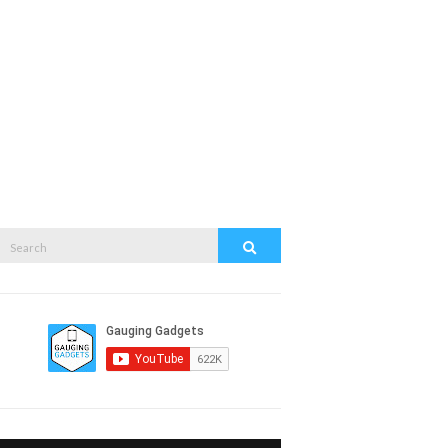
Search
Search
or:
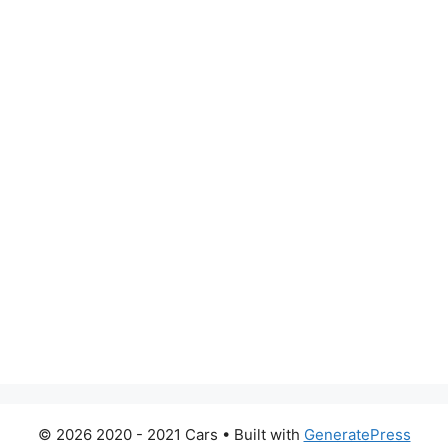
© 2026 2020 - 2021 Cars
• Built with
GeneratePress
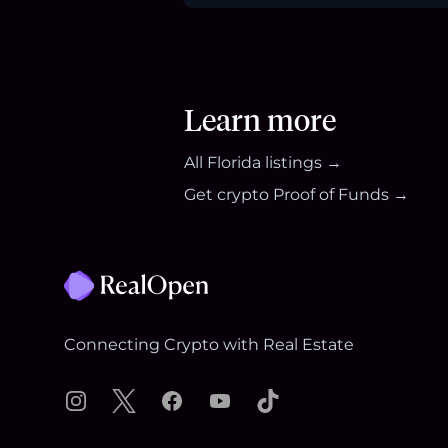
Learn more
All
Florida
listings →
Get crypto Proof of Funds →
Footer
Connecting Crypto with Real Estate
Instagram
X
Facebook
YouTube
TikTok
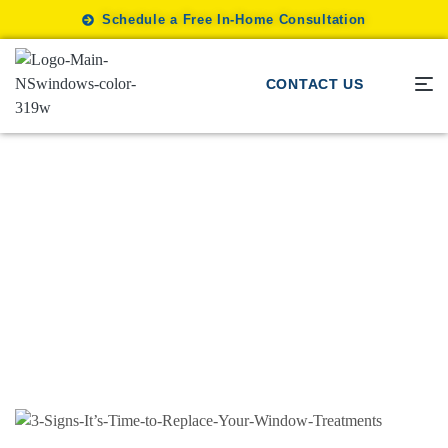
Schedule a Free In-Home Consultation
CONTACT US
Motorization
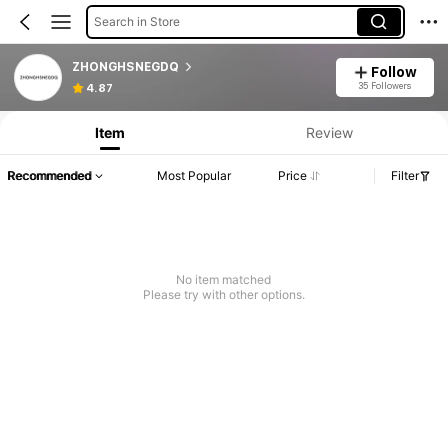
Search in Store
ZHONGHSNEGDQ
Follow
35 Followers
4.87
Item
Review
Recommended
Most Popular
Price
Filter
No item matched
Please try with other options.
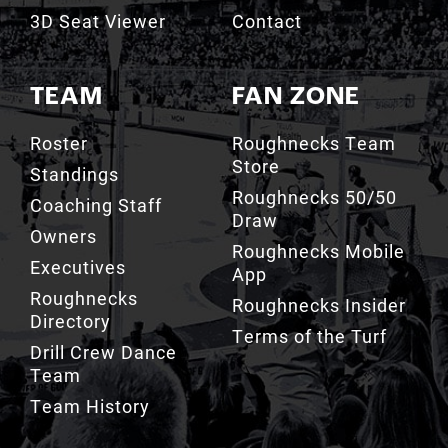
3D Seat Viewer
Contact
TEAM
FAN ZONE
Roster
Roughnecks Team
Store
Standings
Roughnecks 50/50
Coaching Staff
Draw
Owners
Roughnecks Mobile
Executives
App
Roughnecks
Roughnecks Insider
Directory
Terms of the Turf
Drill Crew Dance
Team
Team History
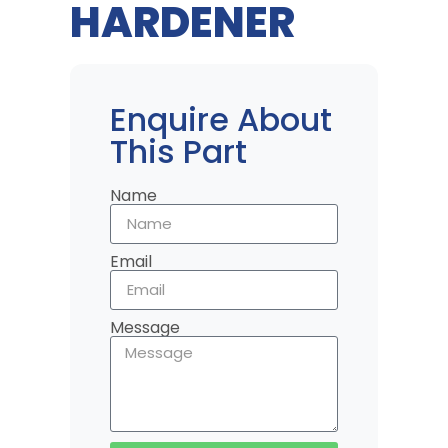
HARDENER
Enquire About
This Part
Name
Email
Message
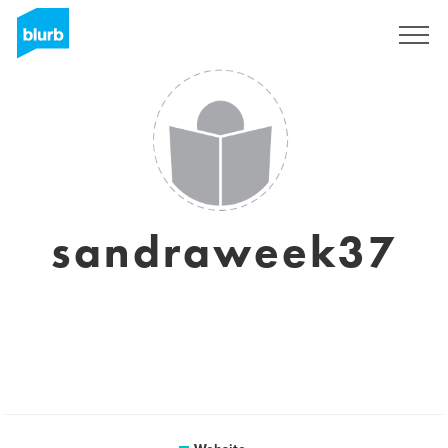
Sign Up
sandraweek37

——————

Every line of the listing above that includes "with" should be copied out.

(Answer to this problem)
• Built with
Connecting Crypto with Real Estate
Please try with other options.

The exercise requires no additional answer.